THE PROBLEM: Every line of the material below that contains the string "closer" must appear in the answer.

DATA FOR PROCESSING:
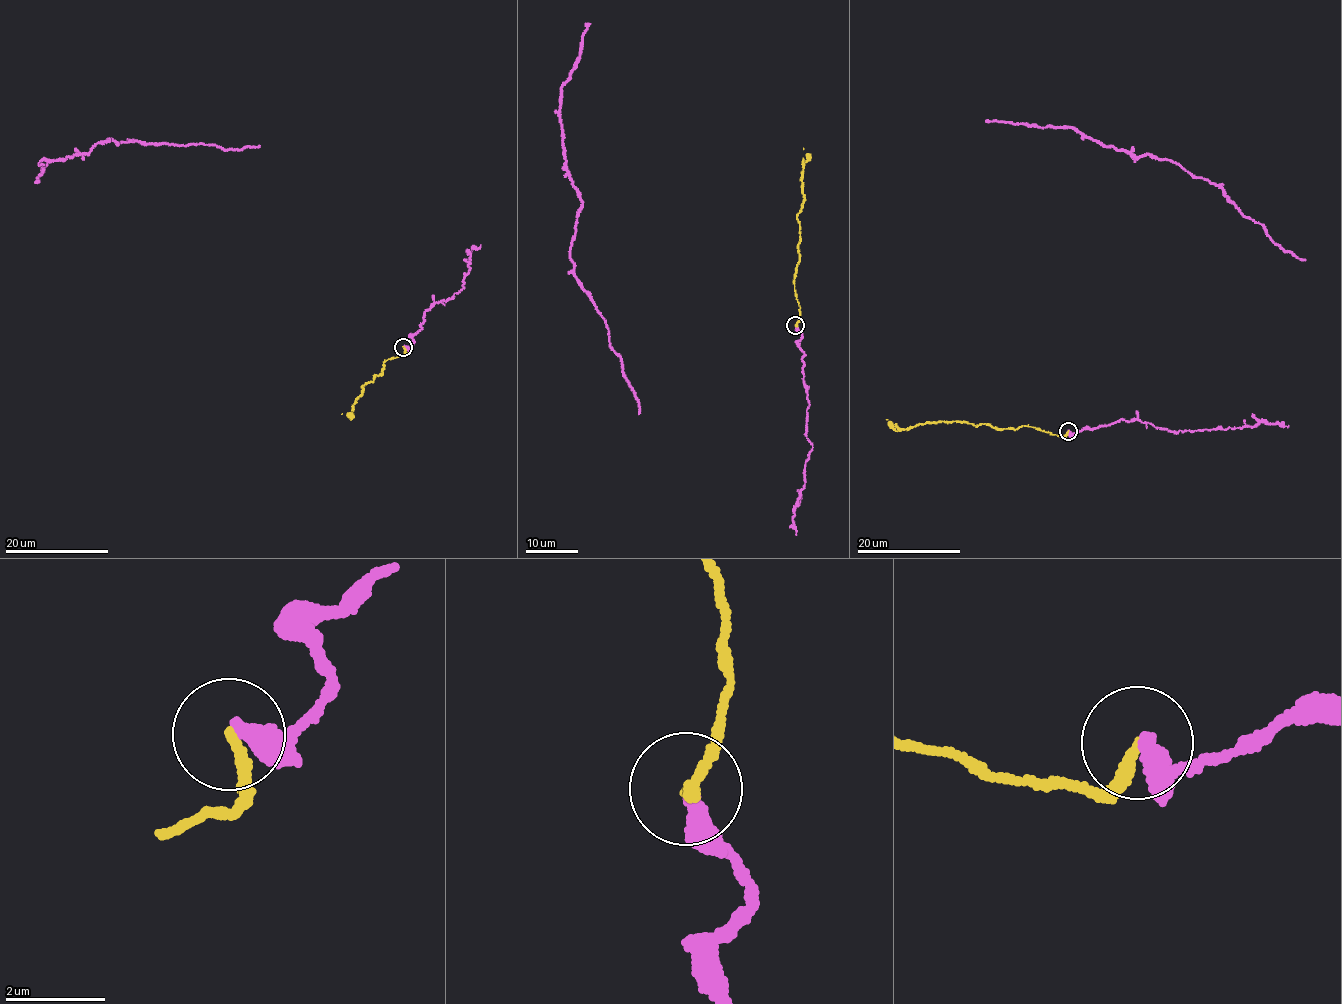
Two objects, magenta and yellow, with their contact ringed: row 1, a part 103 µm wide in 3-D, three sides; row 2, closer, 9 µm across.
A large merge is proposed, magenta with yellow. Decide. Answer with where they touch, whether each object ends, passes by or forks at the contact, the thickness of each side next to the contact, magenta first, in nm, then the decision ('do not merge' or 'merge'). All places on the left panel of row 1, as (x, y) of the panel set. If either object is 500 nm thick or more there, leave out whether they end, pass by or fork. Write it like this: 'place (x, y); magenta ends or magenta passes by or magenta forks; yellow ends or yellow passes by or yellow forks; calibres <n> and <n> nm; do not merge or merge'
place (403, 347); magenta ends; yellow ends; calibres 400 and 240 nm; merge

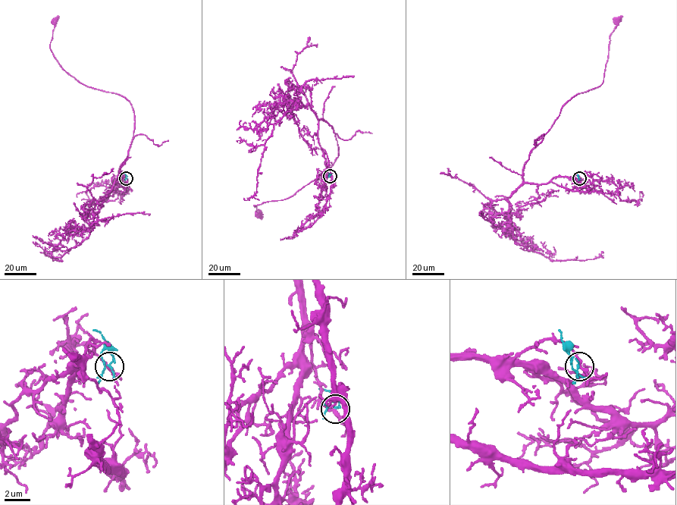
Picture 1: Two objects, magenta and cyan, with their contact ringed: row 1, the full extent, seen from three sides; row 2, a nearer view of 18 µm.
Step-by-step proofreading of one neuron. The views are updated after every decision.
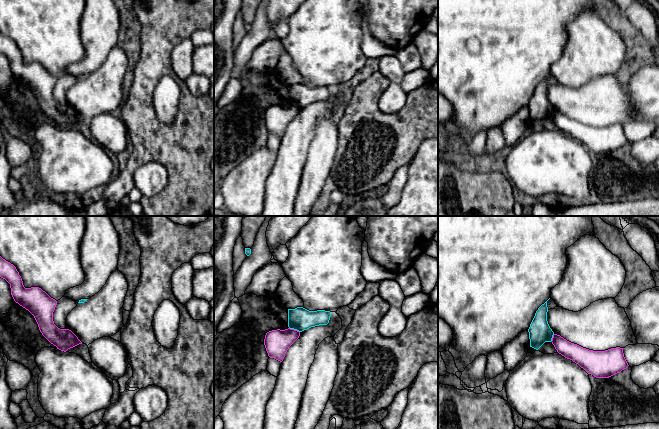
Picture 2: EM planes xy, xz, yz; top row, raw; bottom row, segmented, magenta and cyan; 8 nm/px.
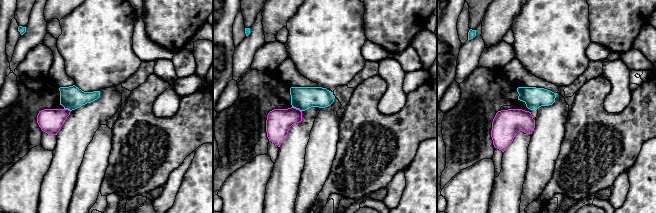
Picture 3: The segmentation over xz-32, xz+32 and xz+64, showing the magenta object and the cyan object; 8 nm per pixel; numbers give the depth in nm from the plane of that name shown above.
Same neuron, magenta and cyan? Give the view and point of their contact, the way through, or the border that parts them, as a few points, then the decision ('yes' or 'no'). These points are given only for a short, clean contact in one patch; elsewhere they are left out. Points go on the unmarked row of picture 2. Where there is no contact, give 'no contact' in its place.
xz (293, 105) | along xz (289, 103), (299, 108) | no

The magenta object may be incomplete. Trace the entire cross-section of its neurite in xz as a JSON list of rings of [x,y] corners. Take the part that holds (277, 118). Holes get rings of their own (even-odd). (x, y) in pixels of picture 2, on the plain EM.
[[[290,104],[267,108],[264,115],[264,121],[268,132],[282,138],[287,126],[299,112],[299,107]]]

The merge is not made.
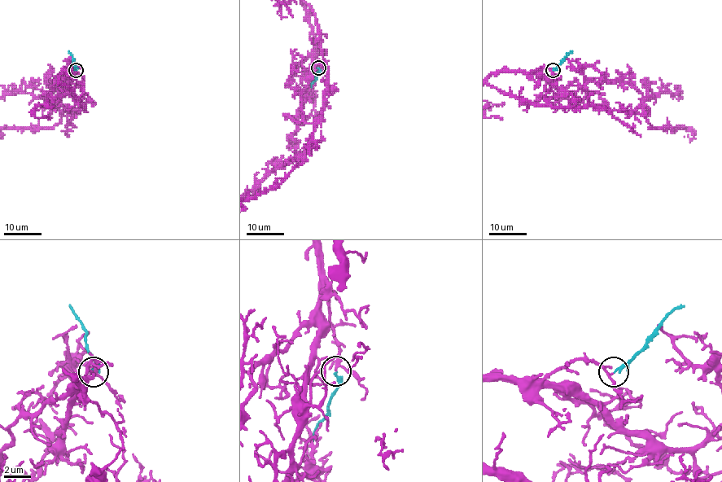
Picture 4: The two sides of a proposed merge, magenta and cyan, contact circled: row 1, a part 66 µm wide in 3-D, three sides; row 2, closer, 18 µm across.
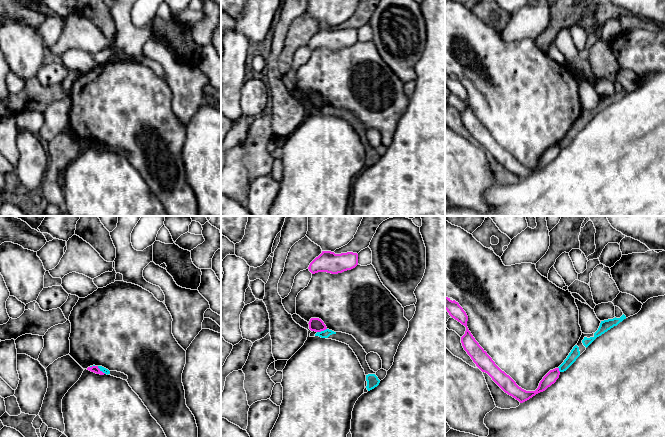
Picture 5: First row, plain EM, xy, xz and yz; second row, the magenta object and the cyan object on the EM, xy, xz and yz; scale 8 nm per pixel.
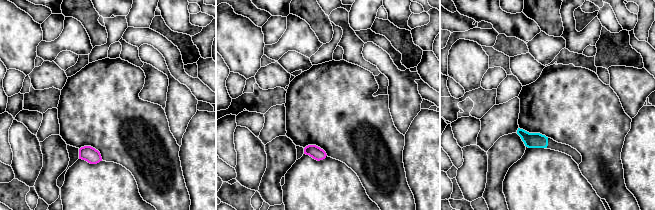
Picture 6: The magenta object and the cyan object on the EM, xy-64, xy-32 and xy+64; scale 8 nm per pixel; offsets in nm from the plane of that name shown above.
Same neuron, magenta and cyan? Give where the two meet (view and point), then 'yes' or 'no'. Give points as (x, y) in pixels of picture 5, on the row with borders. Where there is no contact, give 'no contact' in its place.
meets magenta in xz at (321, 330); no

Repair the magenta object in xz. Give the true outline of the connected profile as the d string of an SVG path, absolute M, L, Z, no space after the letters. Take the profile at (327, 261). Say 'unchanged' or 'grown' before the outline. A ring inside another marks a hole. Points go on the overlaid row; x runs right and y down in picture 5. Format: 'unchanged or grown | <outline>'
unchanged | M322 251L309 265L312 274L327 272L331 274L351 270L358 265L358 254L353 252L335 254L331 251Z

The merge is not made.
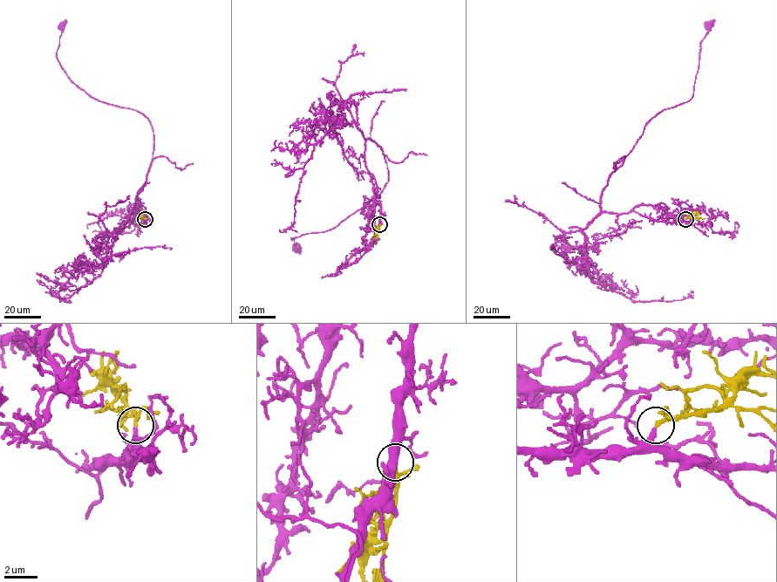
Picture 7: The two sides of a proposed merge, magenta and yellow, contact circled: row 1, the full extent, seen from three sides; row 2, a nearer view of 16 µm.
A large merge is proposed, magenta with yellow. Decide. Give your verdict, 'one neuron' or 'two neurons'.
one neuron

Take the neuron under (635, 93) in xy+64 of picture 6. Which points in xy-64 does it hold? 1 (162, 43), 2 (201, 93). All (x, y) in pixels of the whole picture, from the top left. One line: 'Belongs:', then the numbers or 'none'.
Belongs: none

RESPONSE TO THE TASK:
Two objects, magenta and yellow, with their contact ringed: row 1, a part 103 µm wide in 3-D, three sides; row 2, closer, 9 µm across.
Picture 4: The two sides of a proposed merge, magenta and cyan, contact circled: row 1, a part 66 µm wide in 3-D, three sides; row 2, closer, 18 µm across.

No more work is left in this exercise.